▸ Task details
Before answering, work out how many lines below contain the string "https"; the reply is that number alone.

▸ Supplied entries
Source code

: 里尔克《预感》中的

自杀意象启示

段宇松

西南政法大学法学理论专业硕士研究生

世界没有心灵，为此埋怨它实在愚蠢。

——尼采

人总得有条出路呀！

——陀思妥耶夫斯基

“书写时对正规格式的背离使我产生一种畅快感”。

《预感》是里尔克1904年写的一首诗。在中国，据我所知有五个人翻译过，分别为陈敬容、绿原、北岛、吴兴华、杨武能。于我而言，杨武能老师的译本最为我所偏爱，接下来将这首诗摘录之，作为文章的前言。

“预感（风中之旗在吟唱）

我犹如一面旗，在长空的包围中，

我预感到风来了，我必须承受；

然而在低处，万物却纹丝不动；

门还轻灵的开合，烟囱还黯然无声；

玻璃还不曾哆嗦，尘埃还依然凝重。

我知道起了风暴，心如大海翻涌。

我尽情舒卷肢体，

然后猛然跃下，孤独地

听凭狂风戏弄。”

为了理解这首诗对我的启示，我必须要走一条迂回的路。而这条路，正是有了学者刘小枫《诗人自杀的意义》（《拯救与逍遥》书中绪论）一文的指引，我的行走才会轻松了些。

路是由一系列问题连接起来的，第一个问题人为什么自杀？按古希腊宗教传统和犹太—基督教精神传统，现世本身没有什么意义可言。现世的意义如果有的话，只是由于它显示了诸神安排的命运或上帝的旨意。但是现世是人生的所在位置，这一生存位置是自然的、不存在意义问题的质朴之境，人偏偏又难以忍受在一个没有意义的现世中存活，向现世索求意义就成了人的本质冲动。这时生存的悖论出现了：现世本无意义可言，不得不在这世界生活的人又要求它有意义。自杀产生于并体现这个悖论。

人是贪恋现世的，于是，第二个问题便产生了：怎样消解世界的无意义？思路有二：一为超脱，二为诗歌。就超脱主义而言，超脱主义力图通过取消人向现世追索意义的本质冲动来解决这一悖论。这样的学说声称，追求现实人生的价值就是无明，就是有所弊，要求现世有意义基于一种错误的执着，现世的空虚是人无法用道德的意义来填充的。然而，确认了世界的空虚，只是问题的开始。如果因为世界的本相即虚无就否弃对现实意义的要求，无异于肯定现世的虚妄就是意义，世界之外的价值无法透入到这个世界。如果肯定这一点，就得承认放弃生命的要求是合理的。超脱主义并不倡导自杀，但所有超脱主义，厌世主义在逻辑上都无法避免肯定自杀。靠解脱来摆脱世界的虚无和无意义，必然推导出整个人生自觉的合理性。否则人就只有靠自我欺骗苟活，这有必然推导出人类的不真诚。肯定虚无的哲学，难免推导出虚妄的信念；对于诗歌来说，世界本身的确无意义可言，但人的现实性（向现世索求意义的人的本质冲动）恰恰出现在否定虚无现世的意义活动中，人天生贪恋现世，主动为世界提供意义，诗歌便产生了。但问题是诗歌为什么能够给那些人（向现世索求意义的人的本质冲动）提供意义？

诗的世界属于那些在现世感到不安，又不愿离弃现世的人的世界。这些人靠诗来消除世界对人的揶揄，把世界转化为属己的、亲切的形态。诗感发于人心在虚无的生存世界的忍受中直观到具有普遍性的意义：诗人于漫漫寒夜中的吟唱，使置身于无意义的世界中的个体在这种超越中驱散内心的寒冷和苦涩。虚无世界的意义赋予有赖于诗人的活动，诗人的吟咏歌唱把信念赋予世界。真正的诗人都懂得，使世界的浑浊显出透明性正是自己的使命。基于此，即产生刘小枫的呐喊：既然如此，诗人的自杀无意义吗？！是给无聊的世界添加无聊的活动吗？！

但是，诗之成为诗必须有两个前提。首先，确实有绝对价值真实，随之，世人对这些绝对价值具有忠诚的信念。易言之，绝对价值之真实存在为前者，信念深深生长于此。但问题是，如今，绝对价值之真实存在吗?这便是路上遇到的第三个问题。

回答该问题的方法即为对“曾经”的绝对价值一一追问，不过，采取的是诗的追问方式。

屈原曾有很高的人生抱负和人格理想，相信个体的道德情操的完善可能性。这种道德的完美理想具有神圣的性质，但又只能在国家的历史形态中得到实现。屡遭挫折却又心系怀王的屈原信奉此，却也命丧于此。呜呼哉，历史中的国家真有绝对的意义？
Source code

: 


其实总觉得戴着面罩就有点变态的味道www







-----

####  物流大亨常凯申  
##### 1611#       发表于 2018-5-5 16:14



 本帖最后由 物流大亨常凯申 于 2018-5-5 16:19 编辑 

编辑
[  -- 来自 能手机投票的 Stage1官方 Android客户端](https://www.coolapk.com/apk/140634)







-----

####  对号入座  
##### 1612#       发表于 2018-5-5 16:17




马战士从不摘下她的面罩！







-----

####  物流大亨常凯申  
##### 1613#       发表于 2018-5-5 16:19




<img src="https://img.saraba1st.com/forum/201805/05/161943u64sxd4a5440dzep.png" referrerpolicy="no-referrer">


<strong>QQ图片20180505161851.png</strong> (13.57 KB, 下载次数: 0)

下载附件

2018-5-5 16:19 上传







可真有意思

▸ Result below
2